> SELECTED EXCERPT
# Brake booster hose replacement



## jdoublehcubed (Jan 29, 2010)

I have a quick question about replacing the boost/vac host that runs to the brake booster on my 01 TT (180HP, AWP Engine). I bought some boost/vac host from Silicone Intakes, which I've heard to be a decent maker of such things. (This is what I actually bought, note a few different sizes included: http://www.siliconeintakes.com/prod...d=309&osCsid=f27af7007deeebeb0af8467c6b59ac77)

The reason I'm asking is that the end of the brake booster hose is a bit stretched out (at the booster end), so its staying on at the moment but isn't terribly secure. The boost hose that runs to the booster, from the manifold area, is extra stiff, I'd almost refer to it as a hard line. Anyone have any experience replacing this with aftermarket boost hose, or just thoughts on the subject?

Thanks in advance


----------



## Cal330ci (Dec 22, 2007)

I have changed a few vacuum hoese and the hard lines with Silicone aftermarket units and had no problem at all. It actually made things easier because the silicone hoses are now all flexable and I run an aftermarket intake, intercooler, intake tract etc... so I could run the hoses as I needed instead of trying to reroute the hard lines


----------



## GTijoejoe (Oct 6, 2001)

> DATA LISTING
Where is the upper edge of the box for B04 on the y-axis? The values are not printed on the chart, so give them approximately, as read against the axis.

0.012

---

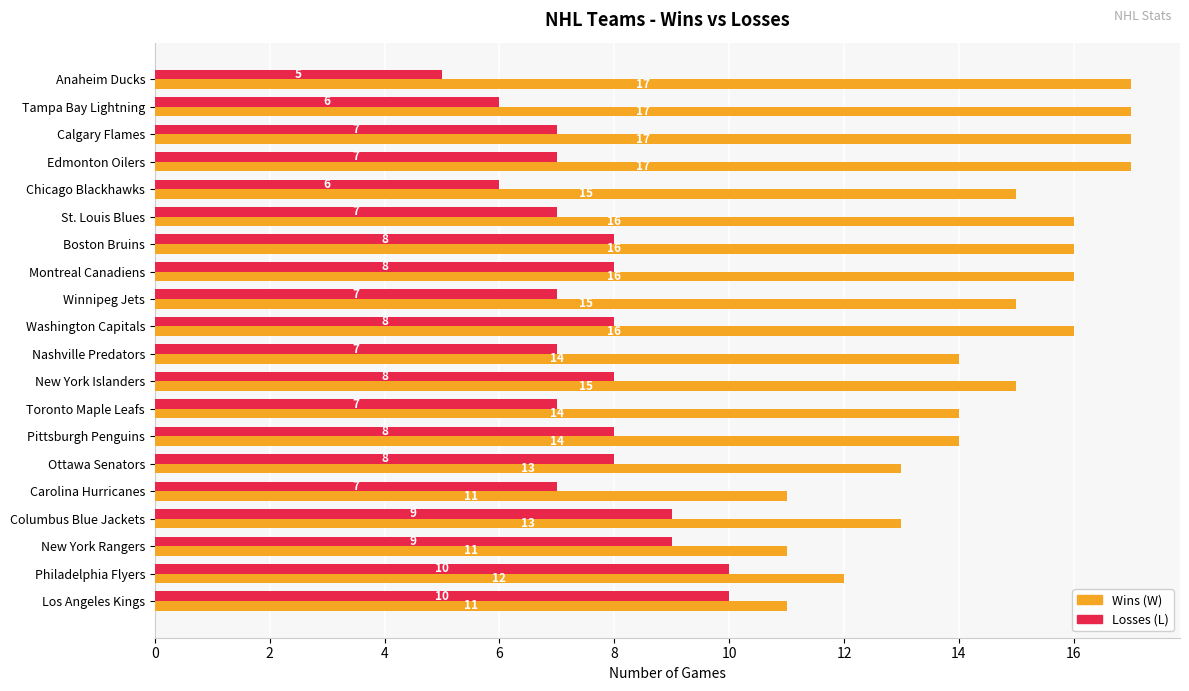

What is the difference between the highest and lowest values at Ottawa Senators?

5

> INSTRUCTION
Can you reproduce the brake booster hose thread at the top of the page, word for word and in full?

> RESPONSE BELOW
# Brake booster hose replacement



## jdoublehcubed (Jan 29, 2010)

I have a quick question about replacing the boost/vac host that runs to the brake booster on my 01 TT (180HP, AWP Engine). I bought some boost/vac host from Silicone Intakes, which I've heard to be a decent maker of such things. (This is what I actually bought, note a few different sizes included: http://www.siliconeintakes.com/prod...d=309&osCsid=f27af7007deeebeb0af8467c6b59ac77)

The reason I'm asking is that the end of the brake booster hose is a bit stretched out (at the booster end), so its staying on at the moment but isn't terribly secure. The boost hose that runs to the booster, from the manifold area, is extra stiff, I'd almost refer to it as a hard line. Anyone have any experience replacing this with aftermarket boost hose, or just thoughts on the subject?

Thanks in advance


----------



## Cal330ci (Dec 22, 2007)

I have changed a few vacuum hoese and the hard lines with Silicone aftermarket units and had no problem at all. It actually made things easier because the silicone hoses are now all flexable and I run an aftermarket intake, intercooler, intake tract etc... so I could run the hoses as I needed instead of trying to reroute the hard lines


----------



## GTijoejoe (Oct 6, 2001)